I'll start by stating the obvious. I am not perfect. In fact, Perfect and I aren't even in the same zip code. I do my best every day, but today's best might be last week's worst (and vice versa).
I am a loving mommy to 3 little monkeys who are usually jumping on the bed, falling off and bumping their heads. Ok, maybe the baby isn't quite jumping yet. But he squirms and he almost fell out of the swing. So that counts, right? Or does it just make me a bad mom?
They all drive me crazy in their own ways. Stink Bug was playing with a totally awesome sensory activity I dreamed up for him. Water Beads. Have you heard of them? Water beads rock...but I'm getting off topic here. He had the water beads out, but was making a huge mess. And instead of cleaning up the mess like I asked him to, he dumped the whole container out and ground them into the carpet. I blew my stack. I was seeing red. I was trying to feed the baby, do my schoolwork, clean the living room and get dinner going and he decides he's going to make a gigantic mess that has to be dealt with NOW before June Bug or the dog try to eat the stuff. I snapped at him to 'GET TO YOUR ROOM UNTIL DADDY GETS HOME!!!' I was ready to fall apart.
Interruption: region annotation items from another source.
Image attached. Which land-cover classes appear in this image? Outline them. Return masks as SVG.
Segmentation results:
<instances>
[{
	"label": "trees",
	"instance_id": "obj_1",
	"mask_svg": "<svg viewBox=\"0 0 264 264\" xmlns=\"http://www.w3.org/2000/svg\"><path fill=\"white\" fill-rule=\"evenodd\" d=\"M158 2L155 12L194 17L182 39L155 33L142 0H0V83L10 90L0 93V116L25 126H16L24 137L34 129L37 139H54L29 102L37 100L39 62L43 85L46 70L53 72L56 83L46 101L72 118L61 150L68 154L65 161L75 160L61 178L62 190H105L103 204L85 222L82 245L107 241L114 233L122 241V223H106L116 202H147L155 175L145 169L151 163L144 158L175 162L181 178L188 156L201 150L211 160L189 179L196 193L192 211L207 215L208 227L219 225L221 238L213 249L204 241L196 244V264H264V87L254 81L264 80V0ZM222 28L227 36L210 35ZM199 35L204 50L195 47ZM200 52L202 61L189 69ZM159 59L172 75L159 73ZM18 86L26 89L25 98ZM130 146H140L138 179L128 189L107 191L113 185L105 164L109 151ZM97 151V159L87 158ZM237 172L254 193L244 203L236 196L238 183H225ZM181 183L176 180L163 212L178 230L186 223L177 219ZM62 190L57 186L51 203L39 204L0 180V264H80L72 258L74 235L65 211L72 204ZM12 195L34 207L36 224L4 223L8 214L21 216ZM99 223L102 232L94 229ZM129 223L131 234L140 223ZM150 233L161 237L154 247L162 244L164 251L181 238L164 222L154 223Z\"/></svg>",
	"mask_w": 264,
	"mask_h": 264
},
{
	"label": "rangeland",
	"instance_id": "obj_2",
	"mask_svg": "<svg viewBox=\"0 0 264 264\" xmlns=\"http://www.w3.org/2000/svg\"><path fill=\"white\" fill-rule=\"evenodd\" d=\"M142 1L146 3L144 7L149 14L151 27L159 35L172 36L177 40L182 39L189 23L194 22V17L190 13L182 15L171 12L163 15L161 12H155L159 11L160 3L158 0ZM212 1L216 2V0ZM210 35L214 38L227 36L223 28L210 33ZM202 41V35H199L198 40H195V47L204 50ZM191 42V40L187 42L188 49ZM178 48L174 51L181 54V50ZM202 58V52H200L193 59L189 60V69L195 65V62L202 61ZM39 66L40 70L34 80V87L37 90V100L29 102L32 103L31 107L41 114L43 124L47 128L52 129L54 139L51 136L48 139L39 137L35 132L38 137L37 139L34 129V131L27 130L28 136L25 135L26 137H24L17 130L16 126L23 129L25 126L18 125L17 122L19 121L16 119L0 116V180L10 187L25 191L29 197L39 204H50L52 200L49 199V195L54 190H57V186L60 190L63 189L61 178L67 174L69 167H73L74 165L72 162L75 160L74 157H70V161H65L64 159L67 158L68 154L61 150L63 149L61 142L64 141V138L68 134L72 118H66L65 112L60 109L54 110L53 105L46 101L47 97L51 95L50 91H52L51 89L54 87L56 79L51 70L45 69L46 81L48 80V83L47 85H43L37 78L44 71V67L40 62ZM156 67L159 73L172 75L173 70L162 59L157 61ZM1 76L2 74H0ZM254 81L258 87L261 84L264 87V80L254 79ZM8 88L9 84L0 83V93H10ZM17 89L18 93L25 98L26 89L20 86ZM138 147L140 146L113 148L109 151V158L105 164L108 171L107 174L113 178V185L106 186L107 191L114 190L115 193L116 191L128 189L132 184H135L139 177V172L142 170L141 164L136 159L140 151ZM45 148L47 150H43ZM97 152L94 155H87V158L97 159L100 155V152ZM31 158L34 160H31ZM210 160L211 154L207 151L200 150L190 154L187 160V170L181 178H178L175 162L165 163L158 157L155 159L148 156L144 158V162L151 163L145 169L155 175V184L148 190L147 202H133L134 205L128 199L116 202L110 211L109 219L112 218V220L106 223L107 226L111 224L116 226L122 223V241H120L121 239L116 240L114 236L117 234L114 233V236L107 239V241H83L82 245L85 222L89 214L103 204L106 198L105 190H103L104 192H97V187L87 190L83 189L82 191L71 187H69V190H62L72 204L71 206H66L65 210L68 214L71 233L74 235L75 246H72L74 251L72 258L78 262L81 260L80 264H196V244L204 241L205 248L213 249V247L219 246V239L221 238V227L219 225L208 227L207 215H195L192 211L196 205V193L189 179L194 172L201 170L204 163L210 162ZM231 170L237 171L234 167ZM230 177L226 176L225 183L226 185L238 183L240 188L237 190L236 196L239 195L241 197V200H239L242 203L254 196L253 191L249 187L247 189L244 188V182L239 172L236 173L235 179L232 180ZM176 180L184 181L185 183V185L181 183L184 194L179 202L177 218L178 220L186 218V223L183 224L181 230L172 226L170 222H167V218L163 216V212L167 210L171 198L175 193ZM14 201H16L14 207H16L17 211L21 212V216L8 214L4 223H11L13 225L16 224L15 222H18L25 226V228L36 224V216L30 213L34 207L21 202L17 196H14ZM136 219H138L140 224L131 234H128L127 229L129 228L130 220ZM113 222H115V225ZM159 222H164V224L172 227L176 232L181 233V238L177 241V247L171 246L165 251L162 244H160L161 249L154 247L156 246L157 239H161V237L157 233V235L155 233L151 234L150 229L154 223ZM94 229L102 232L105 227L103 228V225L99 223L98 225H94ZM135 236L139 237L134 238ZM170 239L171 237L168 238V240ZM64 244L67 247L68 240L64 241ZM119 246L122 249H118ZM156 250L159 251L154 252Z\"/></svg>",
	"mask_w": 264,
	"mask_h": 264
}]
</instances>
Twenty minutes later the mess was gone, I was consoling June Bug and assuring her that the vacuum cleaner wasn't a demon summoned to eat her soul, while feeding and burping the baby. Stink Bug walked up to me with a photo in hand and asked "Do you love me mommy? I brought you a picture" And do you know what that photo was of? It was taken when I was in about my 16th hour of labor, waiting for my stubborn little Stinker to make his way into this world. Dang that kid is good. I saw it and got all weepy and emotional (blasted hormones are still out of whack). I remembered that Stink Bug was literally the answer to a prayer. Actually months of prayers. And just like that I wasn't seeing red anymore. Pink maybe, but not red. He was still in trouble, but at that point it was more of a formality than anything else.
June Bug is a headstrong toddler who has recently discovered necklaces, hairbows, and nail polish. Thanks Mom. June Bug is in a dumping phase. And she has discovered the phrase Uh-oh. Uh-oh used to mean that she dropped something accidentally. Now she dumps a full glass of water, says "Uh-oh" and asks for more water for round 2.
Baby is an eating machine. You know how people say that a person has a hollow leg when they eat and eat and eat? Well, I think I got a hollow baby. I don't know where he puts it all, I just know I spend about 28 hours a day breastfeeding this insatiable milk fiend.